Maintenance dose: 1 g twice a day for one year; in cases of new flare, dose was increased by 500 mg per week up to 3 g per day

USUAL PEDIATRIC DOSE FOR ULCERATIVE COLITIS

6 years or older:
Initial dose: 40 to 60 mg/kg/day orally divided into 3 to 6 doses
Maintenance dose: 30 mg/kg/day orally divided into 4 doses

USUAL PEDIATRIC DOSE FOR JUVENILE RHEUMATOID ARTHRITIS

Polyarticular-course:
Delayed release tablet:
6 years or older:
Initial dose: 10 mg/kg/day orally in 2 equally divided doses (increase weekly by 10 mg/kg/day)
Usual dose: 30 to 50 mg/kg/day orally divided in 2 doses
Maximum dose: 2 g per day

RENAL DOSE ADJUSTMENTS

Data not available

LIVER DOSE ADJUSTMENTS

Data not available

PRECAUTIONS

Sulfasalazine is contraindicated in patients with intestinal or urinary obstruction and patients with porphyria.

Only after critical assessment should sulfasalazine be given to patients with hepatic or renal damage or blood dyscrasias. Deaths associated with the use of sulfasalazine have been reported from hypersensitivity reactions, agranulocytosis, aplastic anemia, other blood dyscrasias, renal and liver damage, irreversible neuromuscular and central nervous system changes, and fibrosing alveolitis. Patients should seek medical advice if clinical signs such as sore throat, fever, pallor, purpura, or jaundice occur as they may indicate serious blood disorders or hepatotoxicity. Complete blood counts, as well as urinalysis with careful microscopic examination, should be done often in patients receiving sulfasalazine. Sulfasalazine treatment should be discontinued while waiting for blood test results.

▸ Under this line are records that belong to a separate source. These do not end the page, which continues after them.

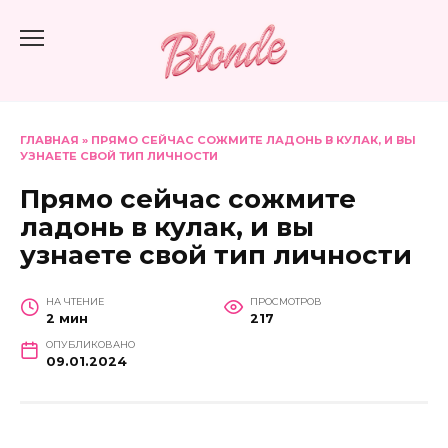
Перейти
к
содержанию
ГЛАВНАЯ
»
ПРЯМО СЕЙЧАС СОЖМИТЕ ЛАДОНЬ В КУЛАК, И ВЫ
УЗНАЕТЕ СВОЙ ТИП ЛИЧНОСТИ
Прямо сейчас сожмите
ладонь в кулак, и вы
узнаете свой тип личности
НА ЧТЕНИЕ
ПРОСМОТРОВ
2 мин
217
ОПУБЛИКОВАНО
09.01.2024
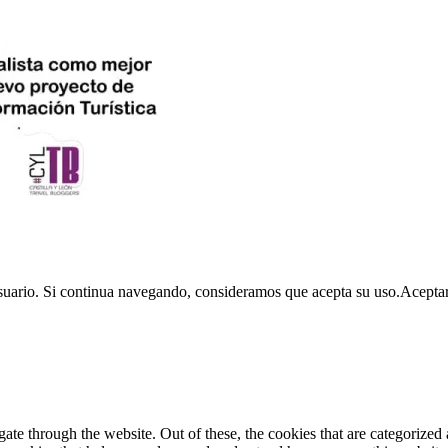
usuario. Si continua navegando, consideramos que acepta su uso.
Acepta
e through the website. Out of these, the cookies that are categorized a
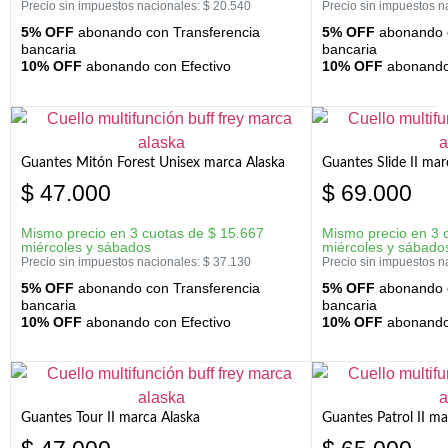
Precio sin impuestos nacionales:
$
20.540
Precio sin impuestos n
5% OFF
abonando con Transferencia
5% OFF
abonando c
bancaria
bancaria
10% OFF
abonando con Efectivo
10% OFF
abonando 
Guantes Mitón Forest Unisex marca Alaska
Guantes Slide II mar
$
47.000
$
69.000
Mismo precio en 3 cuotas de
$
15.667
Mismo precio en 3 
miércoles y sábados
miércoles y sábado
Precio sin impuestos nacionales:
$
37.130
Precio sin impuestos n
5% OFF
abonando con Transferencia
5% OFF
abonando c
bancaria
bancaria
10% OFF
abonando con Efectivo
10% OFF
abonando 
Guantes Tour II marca Alaska
Guantes Patrol II ma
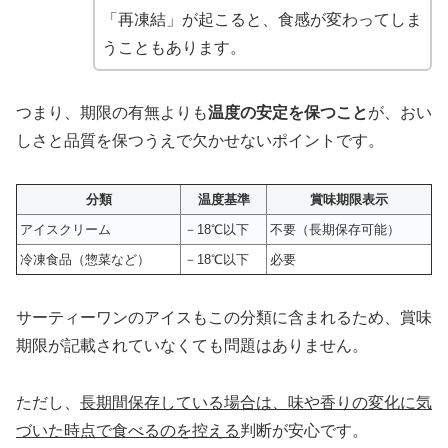
「再凍結」が起こると、食感が変わってしま
うこともあります。
つまり、期限の有無よりも
温度の安定を保つこと
が、おい
しさと品質を保つうえで欠かせないポイントです。
分類
温度基準
賞味期限表示
アイスクリーム
－18℃以下
不要（長期保存可能）
冷凍食品（惣菜など）
－18℃以下
必要
サーティーワンのアイスもこの分類に含まれるため、賞味
期限が記載されていなくても問題はありません。
ただし、
長期間保存している場合は、味や香りの変化に気
づいた時点で食べるのを控える
判断が安心です。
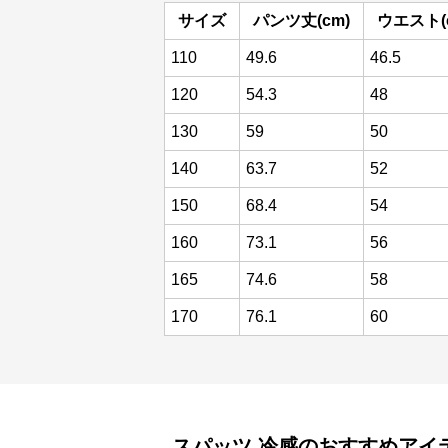
サイズ
パンツ丈(cm)
ウエスト(
110
49.6
46.5
120
54.3
48
130
59
50
140
63.7
52
150
68.4
54
160
73.1
56
165
74.6
58
170
76.1
60
スパッツ
冷感
のおすすめアイ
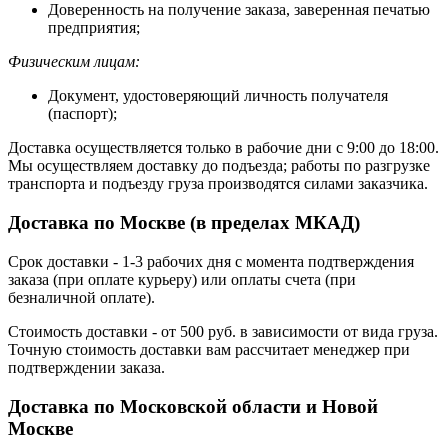
Доверенность на получение заказа, заверенная печатью
предприятия;
Физическим лицам:
Документ, удостоверяющий личность получателя
(паспорт);
Доставка осуществляется только в рабочие дни с 9:00 до 18:00.
Мы осуществляем доставку до подъезда; работы по разгрузке
транспорта и подъезду груза производятся силами заказчика.
Доставка по Москве (в пределах МКАД)
Срок доставки - 1-3 рабочих дня с момента подтверждения
заказа (при оплате курьеру) или оплаты счета (при
безналичной оплате).
Стоимость доставки - от 500 руб. в зависимости от вида груза.
Точную стоимость доставки вам рассчитает менеджер при
подтверждении заказа.
Доставка по Московской области и Новой
Москве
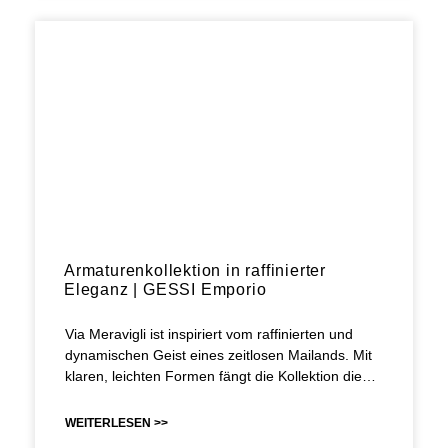
Armaturenkollektion in raffinierter
Eleganz | GESSI Emporio
Via Meravigli ist inspiriert vom raffinierten und
dynamischen Geist eines zeitlosen Mailands. Mit
klaren, leichten Formen fängt die Kollektion die…
WEITERLESEN >>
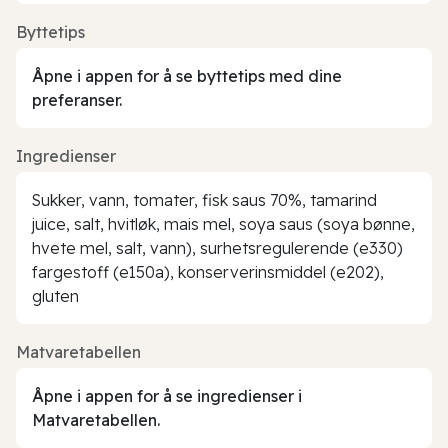
Byttetips
Åpne i appen for å se byttetips med dine
preferanser.
Ingredienser
Sukker, vann, tomater, fisk saus 70%, tamarind
juice, salt, hvitløk, mais mel, soya saus (soya bønne,
hvete mel, salt, vann), surhetsregulerende (e330)
fargestoff (e150a), konserverinsmiddel (e202),
gluten
Matvaretabellen
Åpne i appen for å se ingredienser i
Matvaretabellen.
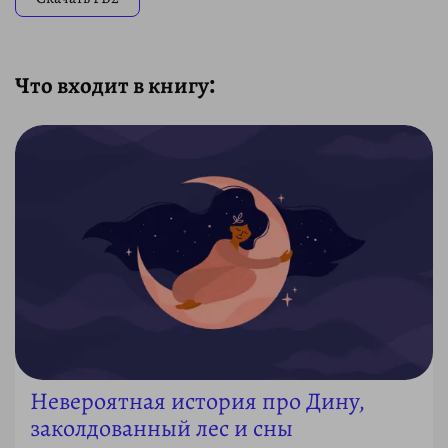
Что входит в книгу:
Невероятная история про Дину,
заколдованный лес и сны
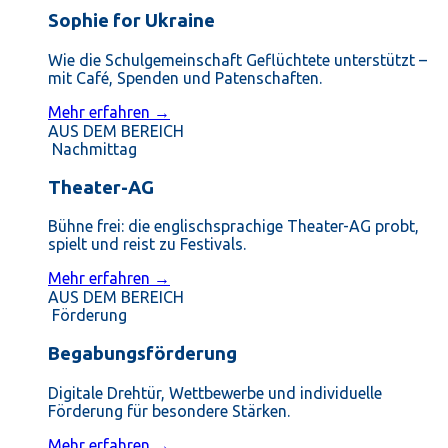
Sophie for Ukraine
Wie die Schulgemeinschaft Geflüchtete unterstützt –
mit Café, Spenden und Patenschaften.
Mehr erfahren →
AUS DEM BEREICH
Nachmittag
Theater-AG
Bühne frei: die englischsprachige Theater-AG probt,
spielt und reist zu Festivals.
Mehr erfahren →
AUS DEM BEREICH
Förderung
Begabungsförderung
Digitale Drehtür, Wettbewerbe und individuelle
Förderung für besondere Stärken.
Mehr erfahren →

Complete blood counts, including differential white cell count and liver function tests, should be performed prior to starting sulfasalazine and every second week during the first 3 months of therapy. During the second 3 months, the same tests should be done once monthly and thereafter once every 3 months, as clinically necessary. Urinalysis and an assessment of renal function should be done periodically during sulfasalazine therapy. Determination of serum sulfapyridine levels may be useful since concentrations greater than 50 mcg/mL appear to be associated with an increased incidence of adverse events.

Oligospermia and infertility have been reported in men treated with sulfasalazine; however, discontinuation of the drug appears to reverse these effects.

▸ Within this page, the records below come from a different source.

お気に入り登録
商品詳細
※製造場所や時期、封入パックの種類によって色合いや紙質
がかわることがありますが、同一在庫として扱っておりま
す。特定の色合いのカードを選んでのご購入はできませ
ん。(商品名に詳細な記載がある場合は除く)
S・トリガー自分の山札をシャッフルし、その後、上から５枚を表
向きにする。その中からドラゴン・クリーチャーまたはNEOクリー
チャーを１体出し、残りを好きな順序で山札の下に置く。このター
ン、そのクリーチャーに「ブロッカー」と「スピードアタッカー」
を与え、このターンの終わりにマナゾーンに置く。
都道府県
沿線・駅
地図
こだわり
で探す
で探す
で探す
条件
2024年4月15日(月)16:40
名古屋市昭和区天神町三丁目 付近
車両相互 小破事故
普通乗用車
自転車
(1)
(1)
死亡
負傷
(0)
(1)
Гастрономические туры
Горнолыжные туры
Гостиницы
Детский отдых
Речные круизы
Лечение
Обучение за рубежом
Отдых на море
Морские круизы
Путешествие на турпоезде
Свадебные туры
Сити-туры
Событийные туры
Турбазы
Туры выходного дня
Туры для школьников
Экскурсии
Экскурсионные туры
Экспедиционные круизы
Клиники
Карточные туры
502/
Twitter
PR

Sulfasalazine should be administered with caution to patients with severe allergy or bronchial asthma. Patients should be advised to discontinue therapy and contact their physician should they develop a rash, especially if rash is accompanied by lymphadenopathy, malaise, or fever. Sulfasalazine should be discontinued at once if toxic or hypersensitivity reactions occur.

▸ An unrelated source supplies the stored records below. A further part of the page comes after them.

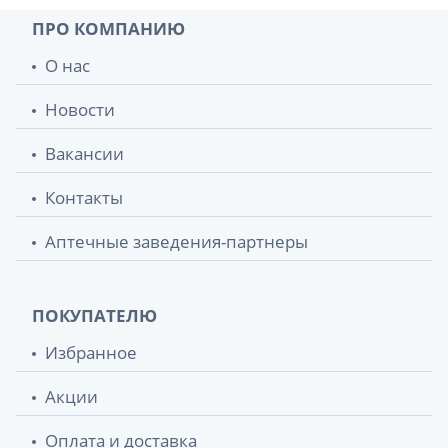
ПРО КОМПАНИЮ
О нас
Новости
Вакансии
Контакты
Аптечные заведения-партнеры
ПОКУПАТЕЛЮ
Избранное
Акции
Оплата и доставка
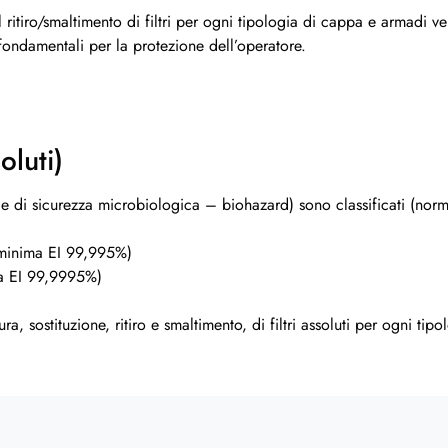
ritiro/smaltimento di filtri per ogni tipologia di cappa e armadi venti
ondamentali per la protezione dell’operatore.
oluti)
iche, e di sicurezza microbiologica – biohazard) sono classificati (n
e minima EI 99,995%)
ma EI 99,9995%)
tura, sostituzione, ritiro e smaltimento, di filtri assoluti per ogni ti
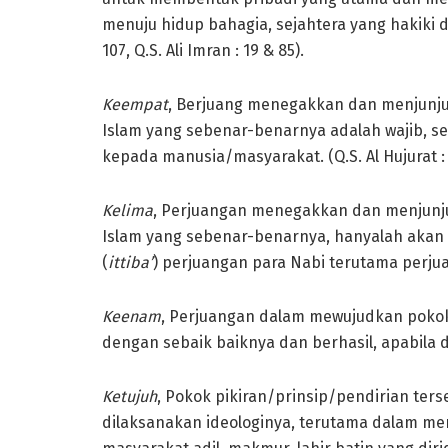
menuju hidup bahagia, sejahtera yang hakiki di d
107, Q.S. Ali Imran : 19 & 85).
Ke
empat
, Berjuang menegakkan dan menjunju
Islam yang sebenar-benarnya adalah wajib, se
kepada manusia/masyarakat. (Q.S. Al Hujurat : 
Ke
lima
, Perjuangan menegakkan dan menjunju
Islam yang sebenar-benarnya, hanyalah akan d
(
ittiba’
) perjuangan para Nabi terutama perju
Ke
enam
, Perjuangan dalam mewujudkan pokok
dengan sebaik baiknya dan berhasil, apabila de
Ke
tujuh
, Pokok pikiran/prinsip/pendirian t
dilaksanakan ideologinya, terutama dalam men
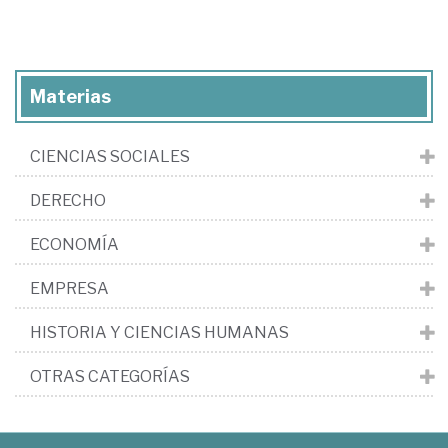
Materias
CIENCIAS SOCIALES
DERECHO
ECONOMÍA
EMPRESA
HISTORIA Y CIENCIAS HUMANAS
OTRAS CATEGORÍAS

Patients with glucose-6-phosphate dehydrogenase should be monitored closely for signs of hemolytic anemia which is often dose related.

Sulfasalazine delayed release tablets have passed undisintegrated in isolated cases. If this occurs, the product should be discontinued at once.

Safety and effectiveness have not been established for ulcerative colitis in pediatric patients less than 2 years of age.

DIALYSIS

Data not available

OTHER COMMENTS

Patients should be advised to maintain adequate fluid intake in order to prevent crystalluria and stone formation and that sulfasalazine may produce an orange-yellow discoloration of urine or skin.

Delayed release tablets should be swallowed whole.